Ângela usava um vestido dourado, extremamente chamativo, com uma máscara de lantejoulas prateadas e detalhes igualmente dourados. Elizabeth, por sua vez, embora mais simples, estava estonteante no vestido azul turquesa, com máscara idêntica à da irmã. Os cabelos negros compridos (e cheios) modelavam-se perfeitamente ao seu rosto longilíneo.

Quando Sofia chegou à festa, desajeitada ao andar, foi logo procurando Liz. No instante em que a avistou, deteve-se, em choque.

– Você está linda… – balbuciou, e, por alguns instantes, Liz pensou ter visto um lampejo inesperado nos olhos da amiga.

– Você também está muito sexy… – respondeu, brincalhona, ao elogio de Sofia, que enrubesceu com o comentário.

– Pois é, mas não me dou muito bem com vestidos… nem com salto – apontou para os pés tortos, que malmente se equilibravam. Os cachinhos ruivos de Sofia voavam ao bel-prazer do vento. O traje em verde esmeralda destacava a cor dos seus cabelos e a pele repleta de sardas.

Liz a segurou pelos braços, equilibrando-a, e seguiram as duas a explorar o salão, parando, de vez em vez, para Sofia ajeitar os sapatos.

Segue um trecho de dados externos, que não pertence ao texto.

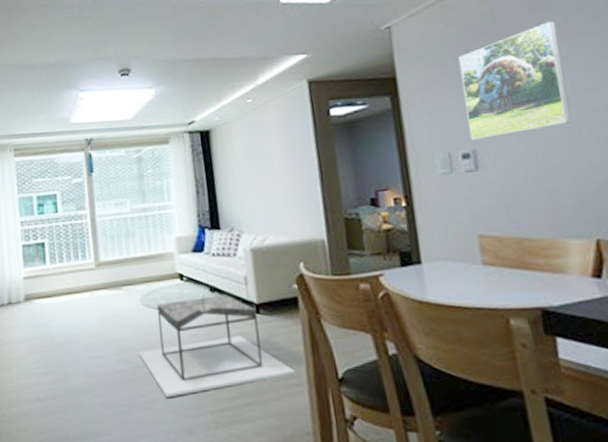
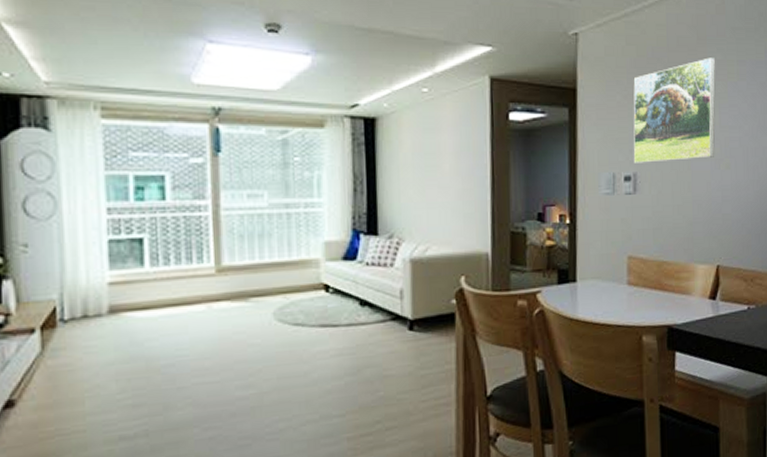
coffee table: present [138,294,295,399] -> none [266,308,444,427]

Após cumprimentar alguns colegas e pondo-se num local mais elevado, Ângela deu as boas-vindas aos convidados, o que fez com que Sofia interrompesse sua caminhada com Liz.

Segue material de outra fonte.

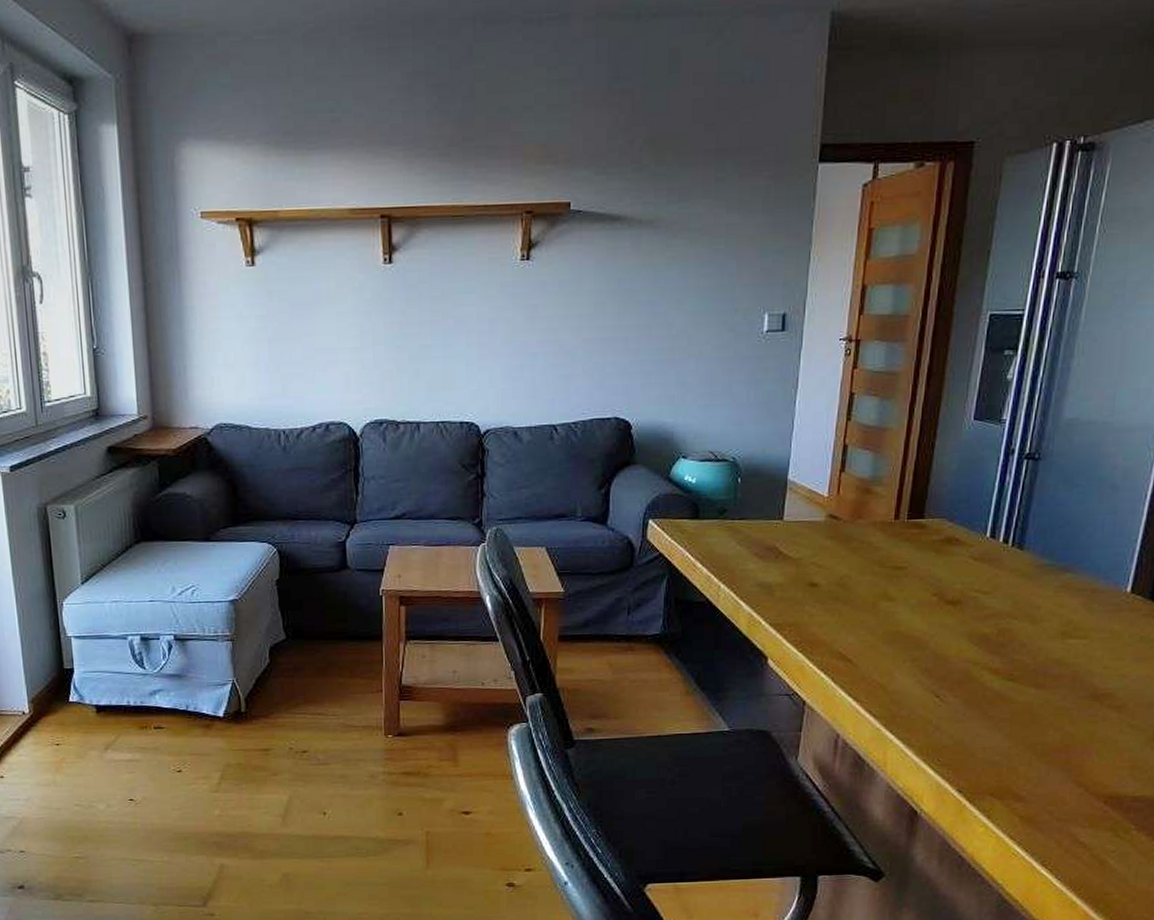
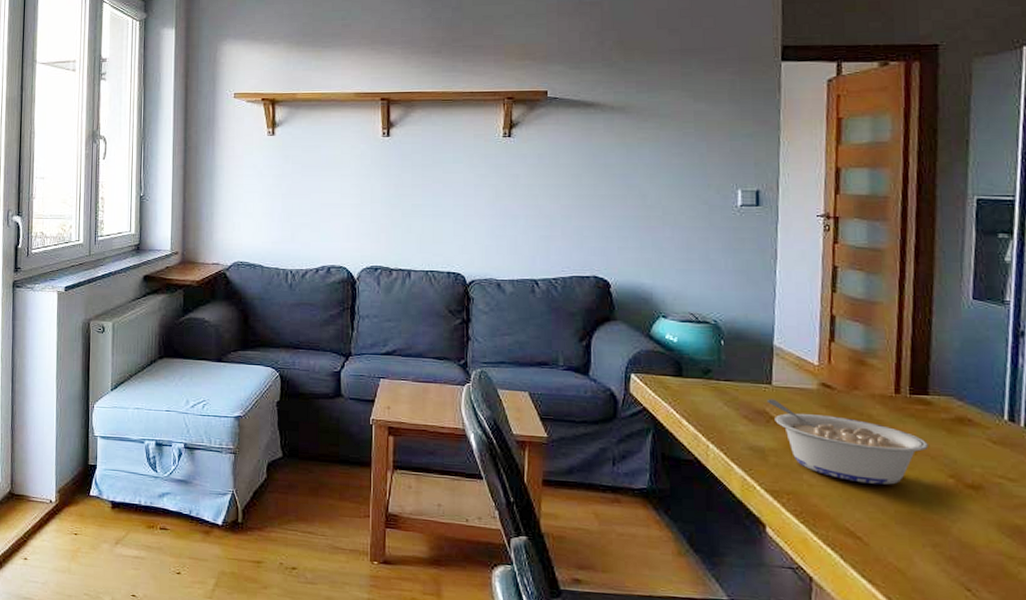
legume: none [777,534,918,609] -> present [766,398,928,485]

– Boa noite a todos! Que comece a festa!

As pessoas começaram a gritar animadamente, dirigindo-se para a pista de dança, onde o DJ havia se instalado.

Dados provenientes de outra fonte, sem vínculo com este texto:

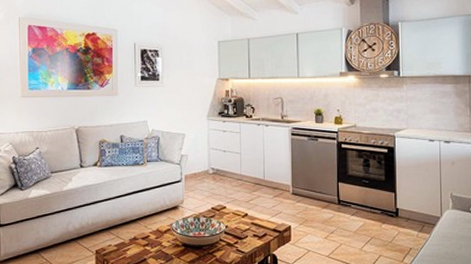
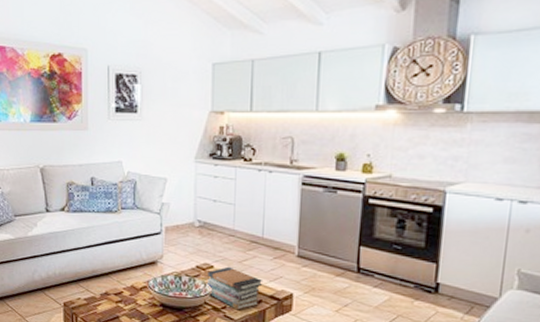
book stack: none [222,206,267,244] -> present [207,266,263,310]

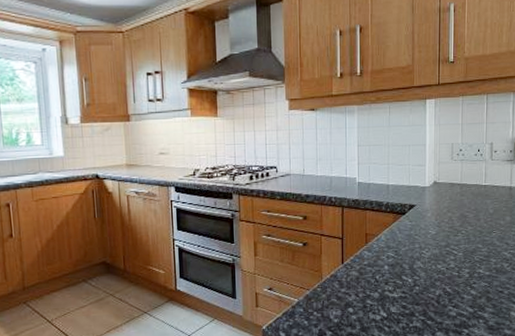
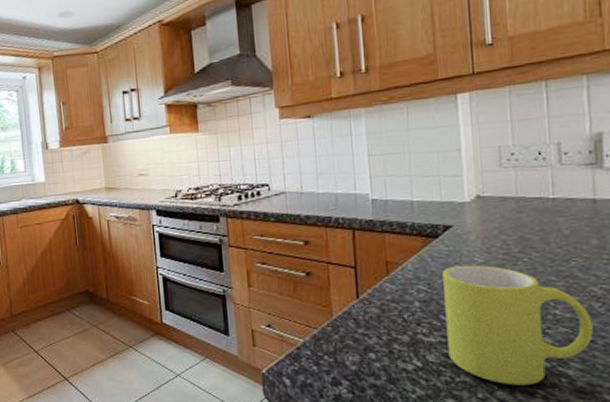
mug: none [406,236,502,328] -> present [442,265,593,386]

Sofia chamou Liz num canto, sussurrando em seu ouvido.

– Por favor, Liz, não tem como você me arranjar um encontro com sua irmã? Essa é a minha única chance…

Elizabeth mordeu os lábios.

– Tem certeza que é isso mesmo que você quer?

Sofia anuiu que sim com a cabeça.

– Vou ver o que posso fazer… – prometeu Liz, saindo rapidamente do lado da amiga.

Quando voltou, minutos depois, trouxe novidades:

– Contei a verdade a Ângela e ela vai se encontrar com você daqui a uma hora.

Ignorando o surto histérico de Sofia, continuou, com uma entonação grave:

– Preste atenção: ela mandou você esperar no quarto dela, mas NÃO conte isso a ninguém, não saia de lá em nenhuma hipótese, nem toque em absolutamente nada daquele quarto, entendeu? … São essas as condições…

Sofia concordou prontamente. – Entendi, entendi!

Estava radiante e, ao mesmo tempo, bastante ansiosa. Jamais tivera um encontro desse tipo com nenhuma mulher.

– Me ajude, Liz, o que eu faço? Tem certeza que ela quer me ver? – sua voz era trêmula.

– Tenho! Apenas relaxe e seja você mesma. – Liz acariciou os cachinhos da amiga e, ao ir se retirando mais uma vez, Sofia a segurou pela mão.

– Como posso te agradecer pelas coisas que você faz por mim?

Num rápido movimento, Liz a beijou na bochecha, controlando-se para não demonstrar a grande emoção que sentia.

– Nada… – respondeu, misturando-se, paulatinamente, à multidão, até sumir de vista.

Depois de ingerir duas ou três Roskas, Sofia subiu, com mais coragem, as escadas da mansão, dirigindo-se ao quarto de Ângela. O cômodo era pequeno, com uma cama de solteiro forrada, o guarda-roupas e algo que se assemelhava a um computador. Tudo estava na penumbra, embora a janela aberta deixasse a luz da lua iluminar minimamente os móveis.

Entrou na ponta dos pés, fechando a porta atrás de si. Sentou-se na cama, esfregando as mãos uma na outra, já suadas de nervosismo e tensão. Ouvira barulhos que vinham do corredor, fora do quarto. Pareciam vozes femininas.

“Seria Ângela?”

Alguns passos caminharam certeiros até a porta, parando bem em frente ao quarto em que estava. Com a débil iluminação exterior, Sofia testemunhou, entorpecida, a entrada majestosa de sua musa, com o vestido dourado e a máscara cor de prata.